Pros and Cons (My Honest Take)
Pros
- Easy to get started: the interface is simple enough that you can try an automation task without a learning curve.
- Time savings are real: for repetitive “click/type/navigate” tasks, even a partially working automation can save you minutes each run.
- Free to use, pay for AI usage: you’re not locked into a monthly subscription just to test things.
Cons
- It can make mistakes: AI automation isn’t perfect. If a page loads slowly, a button label changes, or a field behaves differently than expected, it may click the wrong element or miss a step.
- Costs can creep up: the AI usage isn’t free, and longer workflows usually mean more tokens/compute.
- Credits aren’t refundable: this matters if you test a bunch of tasks and some of them don’t work as well as you hoped.

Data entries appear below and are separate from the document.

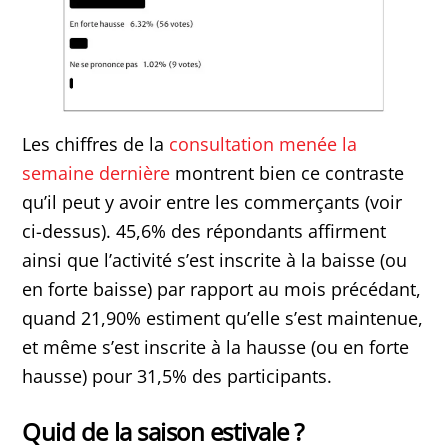
Les chiffres de la
consultation menée la
semaine dernière
montrent bien ce contraste
qu’il peut y avoir entre les commerçants (voir
ci-dessus). 45,6% des répondants affirment
ainsi que l’activité s’est inscrite à la baisse (ou
en forte baisse) par rapport au mois précédant,
quand 21,90% estiment qu’elle s’est maintenue,
et même s’est inscrite à la hausse (ou en forte
hausse) pour 31,5% des participants.
Quid de la saison estivale ?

So, should you trust it with critical tasks? I wouldn’t. I’d treat it like an assistant that speeds things up, then I’d double-check the output—especially for anything where a wrong submission could cause problems.
Pricing Plans: What You’ll Pay For AI Time
AutoBrowser is free to use, but you’re still responsible for AI costs through credits. The pricing model is essentially pay-as-you-go, which is good for testing. It’s also the part you’ll want to watch if you plan to run automations frequently.
Here are the numbers the service lists:
- Simple actions: about $0.05 for simple actions
- Credit markup: credits are billed at 1.3x the actual AI cost
- Refund policy: purchased credits are non-refundable
In practice, I recommend you do this: run one short test workflow first (like “open page → fill one form → submit”), see how it behaves, and only then scale up. It’s the easiest way to avoid burning credits on tasks that need better instructions.
Wrap up
AutoBrowser is genuinely useful if you have repetitive browser tasks and you want something faster than manually clicking everything. The natural language approach is convenient, and the automation can save time—when the website behaves and your instructions are clear.
Just don’t assume it’ll be flawless. Plan for occasional errors, keep an eye on AI costs, and treat it as “automation with oversight,” not a set-and-forget solution.